Task item. Convert the lines below into a JSON list of strings, with one string per line and no blank lines. Leave the pictures out of the answer.

/---

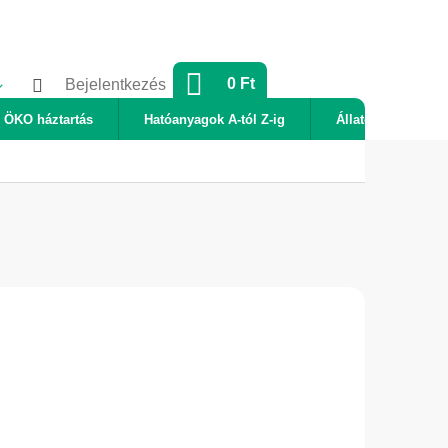
KOSÁR
0 Ft
Bejelentkezés
ÖKO háztartás
Hatóanyagok A-tól Z-ig
Állatok
Új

\---

Your solution.
[
  "KOSÁR",
  "0 Ft",
  "Bejelentkezés",
  "ÖKO háztartás",
  "Hatóanyagok A-tól Z-ig",
  "Állatok",
  "Új"
]